(Collected data)

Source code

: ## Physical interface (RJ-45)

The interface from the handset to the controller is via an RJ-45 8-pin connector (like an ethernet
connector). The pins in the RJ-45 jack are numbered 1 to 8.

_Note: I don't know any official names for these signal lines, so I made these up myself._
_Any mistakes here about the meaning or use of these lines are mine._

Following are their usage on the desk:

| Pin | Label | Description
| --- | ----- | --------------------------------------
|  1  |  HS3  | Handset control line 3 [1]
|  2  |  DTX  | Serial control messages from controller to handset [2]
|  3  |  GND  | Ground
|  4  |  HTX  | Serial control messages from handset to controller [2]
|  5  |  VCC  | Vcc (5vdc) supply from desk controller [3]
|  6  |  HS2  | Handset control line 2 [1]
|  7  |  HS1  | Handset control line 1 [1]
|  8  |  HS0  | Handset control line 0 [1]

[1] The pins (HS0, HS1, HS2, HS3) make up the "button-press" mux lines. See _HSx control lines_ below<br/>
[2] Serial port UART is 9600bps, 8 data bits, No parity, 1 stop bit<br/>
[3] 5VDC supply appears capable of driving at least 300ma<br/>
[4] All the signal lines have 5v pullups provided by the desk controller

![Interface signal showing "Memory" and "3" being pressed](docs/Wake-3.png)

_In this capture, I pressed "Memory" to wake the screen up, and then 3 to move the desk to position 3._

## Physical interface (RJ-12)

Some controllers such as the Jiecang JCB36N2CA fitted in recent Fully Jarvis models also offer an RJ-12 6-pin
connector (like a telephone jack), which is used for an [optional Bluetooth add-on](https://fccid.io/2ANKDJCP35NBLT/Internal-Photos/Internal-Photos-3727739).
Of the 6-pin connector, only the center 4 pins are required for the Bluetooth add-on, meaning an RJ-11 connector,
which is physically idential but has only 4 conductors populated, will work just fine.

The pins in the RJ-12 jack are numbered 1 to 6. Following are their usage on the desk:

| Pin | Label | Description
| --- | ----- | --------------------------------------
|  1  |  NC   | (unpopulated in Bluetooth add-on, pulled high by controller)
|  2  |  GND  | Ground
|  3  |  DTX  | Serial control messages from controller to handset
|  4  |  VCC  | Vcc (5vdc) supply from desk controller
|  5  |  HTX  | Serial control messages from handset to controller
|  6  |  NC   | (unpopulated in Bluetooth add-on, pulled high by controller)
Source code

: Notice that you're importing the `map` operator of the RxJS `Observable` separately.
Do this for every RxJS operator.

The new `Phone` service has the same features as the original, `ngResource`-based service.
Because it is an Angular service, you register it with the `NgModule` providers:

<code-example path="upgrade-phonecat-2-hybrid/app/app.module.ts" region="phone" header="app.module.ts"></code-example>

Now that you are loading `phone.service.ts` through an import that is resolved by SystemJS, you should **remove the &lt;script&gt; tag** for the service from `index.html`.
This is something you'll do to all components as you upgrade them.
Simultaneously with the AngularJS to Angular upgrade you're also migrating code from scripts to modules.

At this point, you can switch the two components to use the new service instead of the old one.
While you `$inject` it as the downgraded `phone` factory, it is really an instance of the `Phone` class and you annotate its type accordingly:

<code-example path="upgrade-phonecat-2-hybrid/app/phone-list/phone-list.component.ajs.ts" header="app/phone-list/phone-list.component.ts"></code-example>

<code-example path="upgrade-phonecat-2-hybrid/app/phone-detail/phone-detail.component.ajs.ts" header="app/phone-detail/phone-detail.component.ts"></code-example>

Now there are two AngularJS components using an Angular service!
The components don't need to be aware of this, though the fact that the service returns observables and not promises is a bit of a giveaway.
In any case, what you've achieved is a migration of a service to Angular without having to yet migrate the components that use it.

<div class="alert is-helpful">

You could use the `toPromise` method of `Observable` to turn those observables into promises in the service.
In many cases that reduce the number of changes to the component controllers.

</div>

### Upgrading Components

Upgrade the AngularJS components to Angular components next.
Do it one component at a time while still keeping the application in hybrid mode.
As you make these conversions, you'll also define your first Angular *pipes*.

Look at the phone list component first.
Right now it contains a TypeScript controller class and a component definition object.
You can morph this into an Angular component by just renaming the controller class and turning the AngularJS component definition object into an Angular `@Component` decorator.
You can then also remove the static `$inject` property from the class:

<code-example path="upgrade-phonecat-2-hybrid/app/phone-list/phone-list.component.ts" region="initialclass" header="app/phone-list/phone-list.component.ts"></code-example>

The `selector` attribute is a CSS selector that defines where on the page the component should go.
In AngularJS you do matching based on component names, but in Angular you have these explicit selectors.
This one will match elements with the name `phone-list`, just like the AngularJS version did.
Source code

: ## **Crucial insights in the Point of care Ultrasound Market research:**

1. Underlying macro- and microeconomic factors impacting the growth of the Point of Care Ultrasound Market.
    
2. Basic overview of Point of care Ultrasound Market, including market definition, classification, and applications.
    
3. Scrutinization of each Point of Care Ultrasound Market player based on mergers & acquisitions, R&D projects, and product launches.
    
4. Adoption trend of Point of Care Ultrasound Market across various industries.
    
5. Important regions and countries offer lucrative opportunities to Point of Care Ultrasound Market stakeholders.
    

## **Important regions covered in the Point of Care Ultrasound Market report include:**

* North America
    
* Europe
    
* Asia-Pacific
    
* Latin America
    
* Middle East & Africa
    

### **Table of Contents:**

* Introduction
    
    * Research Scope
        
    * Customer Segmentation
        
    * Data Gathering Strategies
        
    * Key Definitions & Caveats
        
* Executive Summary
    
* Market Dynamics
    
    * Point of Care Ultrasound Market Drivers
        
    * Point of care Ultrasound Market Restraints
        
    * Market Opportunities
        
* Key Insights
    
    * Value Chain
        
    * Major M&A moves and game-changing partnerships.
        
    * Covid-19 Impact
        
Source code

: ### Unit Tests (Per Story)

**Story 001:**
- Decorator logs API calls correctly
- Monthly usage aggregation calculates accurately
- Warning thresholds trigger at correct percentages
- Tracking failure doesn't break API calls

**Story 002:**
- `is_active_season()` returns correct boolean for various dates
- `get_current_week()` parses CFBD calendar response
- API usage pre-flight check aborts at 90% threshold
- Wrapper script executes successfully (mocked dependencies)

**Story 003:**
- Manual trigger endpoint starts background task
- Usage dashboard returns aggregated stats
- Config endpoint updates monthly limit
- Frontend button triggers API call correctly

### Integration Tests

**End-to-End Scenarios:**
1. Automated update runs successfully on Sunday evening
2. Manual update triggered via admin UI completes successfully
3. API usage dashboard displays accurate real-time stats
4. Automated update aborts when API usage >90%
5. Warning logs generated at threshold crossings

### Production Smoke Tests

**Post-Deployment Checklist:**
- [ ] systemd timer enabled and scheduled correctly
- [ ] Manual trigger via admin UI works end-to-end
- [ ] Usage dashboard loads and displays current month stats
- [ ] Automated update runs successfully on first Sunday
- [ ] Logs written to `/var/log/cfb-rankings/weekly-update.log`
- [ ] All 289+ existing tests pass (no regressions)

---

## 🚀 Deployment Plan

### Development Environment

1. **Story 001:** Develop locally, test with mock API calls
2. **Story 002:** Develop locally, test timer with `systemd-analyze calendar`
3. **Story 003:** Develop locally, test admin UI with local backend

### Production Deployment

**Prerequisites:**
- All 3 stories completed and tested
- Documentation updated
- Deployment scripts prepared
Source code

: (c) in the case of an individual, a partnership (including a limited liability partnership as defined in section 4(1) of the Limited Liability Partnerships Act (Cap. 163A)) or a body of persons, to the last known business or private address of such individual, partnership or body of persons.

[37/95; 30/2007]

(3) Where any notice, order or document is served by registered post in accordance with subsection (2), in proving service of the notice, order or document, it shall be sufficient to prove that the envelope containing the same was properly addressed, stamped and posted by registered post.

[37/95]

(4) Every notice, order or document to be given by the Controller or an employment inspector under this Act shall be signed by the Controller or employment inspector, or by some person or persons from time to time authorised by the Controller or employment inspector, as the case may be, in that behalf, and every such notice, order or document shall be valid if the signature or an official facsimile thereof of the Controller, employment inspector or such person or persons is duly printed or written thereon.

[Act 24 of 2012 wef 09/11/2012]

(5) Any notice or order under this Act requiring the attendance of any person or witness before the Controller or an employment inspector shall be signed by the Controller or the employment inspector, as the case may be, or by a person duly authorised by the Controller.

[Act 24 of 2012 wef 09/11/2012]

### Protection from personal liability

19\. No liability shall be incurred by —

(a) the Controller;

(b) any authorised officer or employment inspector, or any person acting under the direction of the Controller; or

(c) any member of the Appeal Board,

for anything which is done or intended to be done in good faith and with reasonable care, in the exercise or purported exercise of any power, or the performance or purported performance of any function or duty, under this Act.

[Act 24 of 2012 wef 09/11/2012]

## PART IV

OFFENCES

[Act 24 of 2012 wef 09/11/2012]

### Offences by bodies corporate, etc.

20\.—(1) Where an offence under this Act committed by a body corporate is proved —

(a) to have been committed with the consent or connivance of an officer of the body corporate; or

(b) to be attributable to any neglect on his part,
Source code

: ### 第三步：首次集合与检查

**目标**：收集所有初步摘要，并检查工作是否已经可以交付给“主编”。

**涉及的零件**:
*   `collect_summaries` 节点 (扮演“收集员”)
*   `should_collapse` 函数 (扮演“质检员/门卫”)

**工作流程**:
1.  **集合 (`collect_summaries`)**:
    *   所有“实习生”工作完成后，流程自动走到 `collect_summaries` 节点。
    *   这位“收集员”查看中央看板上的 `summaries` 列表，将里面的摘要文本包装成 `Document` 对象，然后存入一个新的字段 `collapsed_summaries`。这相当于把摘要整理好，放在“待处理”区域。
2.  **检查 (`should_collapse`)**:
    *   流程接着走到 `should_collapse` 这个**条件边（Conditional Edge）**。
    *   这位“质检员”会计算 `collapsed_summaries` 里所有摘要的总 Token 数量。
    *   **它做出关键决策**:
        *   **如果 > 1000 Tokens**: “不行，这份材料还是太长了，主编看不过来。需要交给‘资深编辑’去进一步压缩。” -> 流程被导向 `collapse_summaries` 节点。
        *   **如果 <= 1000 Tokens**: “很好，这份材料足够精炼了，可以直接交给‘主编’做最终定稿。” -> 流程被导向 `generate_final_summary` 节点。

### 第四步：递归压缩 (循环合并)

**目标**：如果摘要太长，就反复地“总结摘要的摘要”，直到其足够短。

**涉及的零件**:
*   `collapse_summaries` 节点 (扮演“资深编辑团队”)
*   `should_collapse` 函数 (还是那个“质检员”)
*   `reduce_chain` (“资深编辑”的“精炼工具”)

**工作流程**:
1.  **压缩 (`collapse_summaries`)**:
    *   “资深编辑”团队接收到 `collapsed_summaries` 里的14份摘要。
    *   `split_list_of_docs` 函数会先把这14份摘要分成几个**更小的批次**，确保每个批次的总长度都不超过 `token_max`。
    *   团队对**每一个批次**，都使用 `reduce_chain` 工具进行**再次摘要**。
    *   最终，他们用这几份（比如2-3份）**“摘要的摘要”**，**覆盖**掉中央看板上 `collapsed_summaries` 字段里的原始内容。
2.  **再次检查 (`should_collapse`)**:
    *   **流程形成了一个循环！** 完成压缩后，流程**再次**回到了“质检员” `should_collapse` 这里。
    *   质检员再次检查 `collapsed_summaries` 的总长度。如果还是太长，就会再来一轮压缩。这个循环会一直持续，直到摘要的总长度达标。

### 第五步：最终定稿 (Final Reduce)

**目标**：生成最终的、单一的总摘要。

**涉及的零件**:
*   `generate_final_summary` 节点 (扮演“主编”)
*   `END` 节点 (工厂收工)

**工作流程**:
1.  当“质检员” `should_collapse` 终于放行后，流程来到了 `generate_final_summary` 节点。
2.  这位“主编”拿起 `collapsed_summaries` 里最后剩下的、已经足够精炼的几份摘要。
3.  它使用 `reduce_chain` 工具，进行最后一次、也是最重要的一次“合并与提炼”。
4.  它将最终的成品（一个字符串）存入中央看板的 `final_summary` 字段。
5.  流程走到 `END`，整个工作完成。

Brief :: Reproduce the lines of the items, starting from the very first line and continuing through the line that contains "connector). The pins", with both ends included.

Result for this task ::
Source code

: ## Physical interface (RJ-45)

The interface from the handset to the controller is via an RJ-45 8-pin connector (like an ethernet
connector). The pins in the RJ-45 jack are numbered 1 to 8.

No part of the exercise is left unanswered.